BRRRR method and a first time Investor

So what's BRRRR? It's an interesting term acronym made famous by Bigger Pockets, but it's actually been around for years, Buy Renovate, Rent, Refinance, Repeat.  We get lots of questions in our office from first-time investors on BRRRR and also respond to a lot of questions on Bigger Pockets.

Originally posted by @Tim- I've taken the deep dive into REI about a month and have been consumed with information ever since. I'm looking to purchase my first property within the coming months and the BRRRR strategy has really stuck out to me as a great opportunity. Only issue is, every story I've heard has been one of success and it CANNOT be just that easy. I've watched webinars and have learned about different risks but I'm trying to understand all of them and see if it's a good fit for a first time investor like myself. Is it really a matter of nailing your numbers like rehab costs, getting that correct appraisal you're looking for and having an eye for a great deal?? I've been very back and forth with financing as well as it's related to the BRRRR method and stuck whether I should be focusing on a hard money lender, which I know can be expensive depending on interest rates and possibly points, or stick with a conventional loan. I want to start reaching out to lenders but also have a solid foundation on how I would like to approach the deal financially. Any input would be greatly appreciated and I apologize for this winded post, as you all know, there's a ton of info out there to try and digest!! Thanks and I look forward to your responses

@Crystal Smith: Whether your a first time or an investor with a lot of experience I believe one of the most important things missing from your list is "cash reserves". Whether you go conventional or hard money you need cash reserves. it could be your cash or someone else's. A lender will want to know that have and are prepared to put some of your own skin in the game.  so be prepared to share your own balance sheet.
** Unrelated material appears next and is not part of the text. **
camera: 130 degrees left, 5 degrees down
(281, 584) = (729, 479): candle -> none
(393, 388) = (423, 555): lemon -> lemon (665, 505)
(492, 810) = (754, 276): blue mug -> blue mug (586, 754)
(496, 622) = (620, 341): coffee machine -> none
@Tim: Thanks for your input, I appreciate it. I have reserves in the bank definitely, I would like to just hold onto those reserves, at least as much as possible. I’m not opposed to putting a down payment down, whether it’s hard money or conventional, and don’t mind having skin in the game. That makes sense, I just don’t want to drain all reserves I have and put myself in a trick bag for my primary residence, I like to keep an emergency fund. I would like to be able to finance correctly to keep some reserves I have and have momentum going into the next property if that makes sense. Maybe I just need to take a step back and weather the storm of my first property and go from there without worrying so much about my second . I've also thought about doing a HELOC to help with the down payment and or the rehab costs.
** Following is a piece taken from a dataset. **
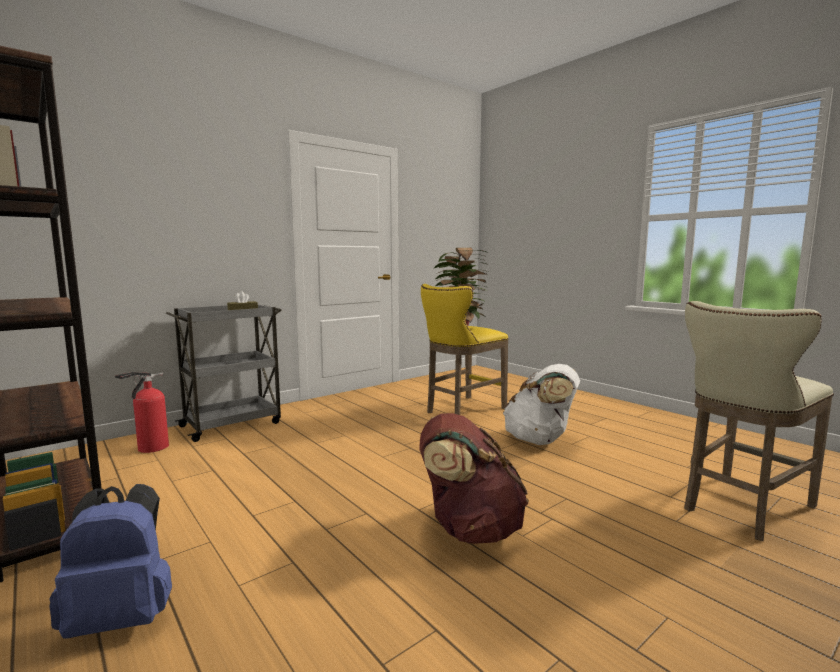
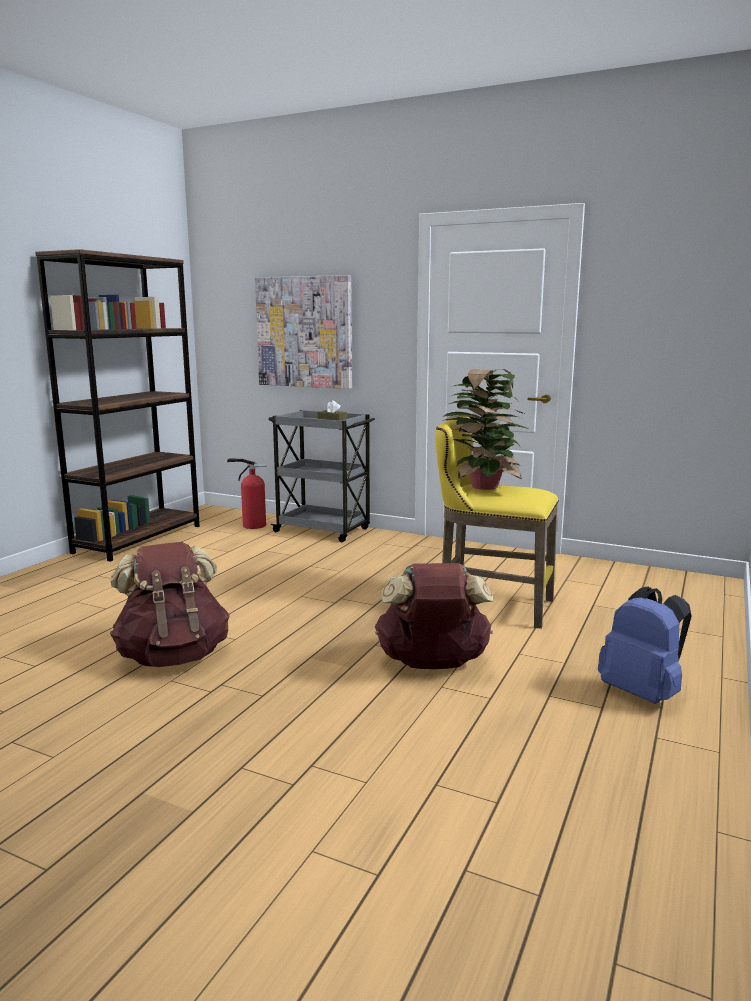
camera: 65 degrees right, 5 degrees up
(123, 617) = (44, 586): blue backpack -> blue backpack (642, 693)
(169, 225) = (304, 332): none -> picture
(540, 440) = (432, 665): white backpack -> brown backpack
(741, 508) = (308, 825): beige stool -> none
@Crystal Smith: Don't give up so easily. Since you have reserves, the trick is showing it on your balance sheet, then only using it for emergencies or since the topic is BRRRR, using it to fill the gap between what you get from a lender and what you really need to complete a renovation, and then when you refinance getting all or most of your reserve back.

Simple example- Total cost for a project is $100K, the lender gives your $90K; you fill the gap with $10K of your own money. When the project is complete and you refinance you get all or a portion of your $10K back.  It doesn't always work out this way but that's the objective.

Another example:  Lender wants to see you have the $10K on your balance sheet- You show it but don't use it. This is where Real Estate gets fun- Make a deal with someone privately to borrow the $10K to fill the gap. Refinance and pay that person back.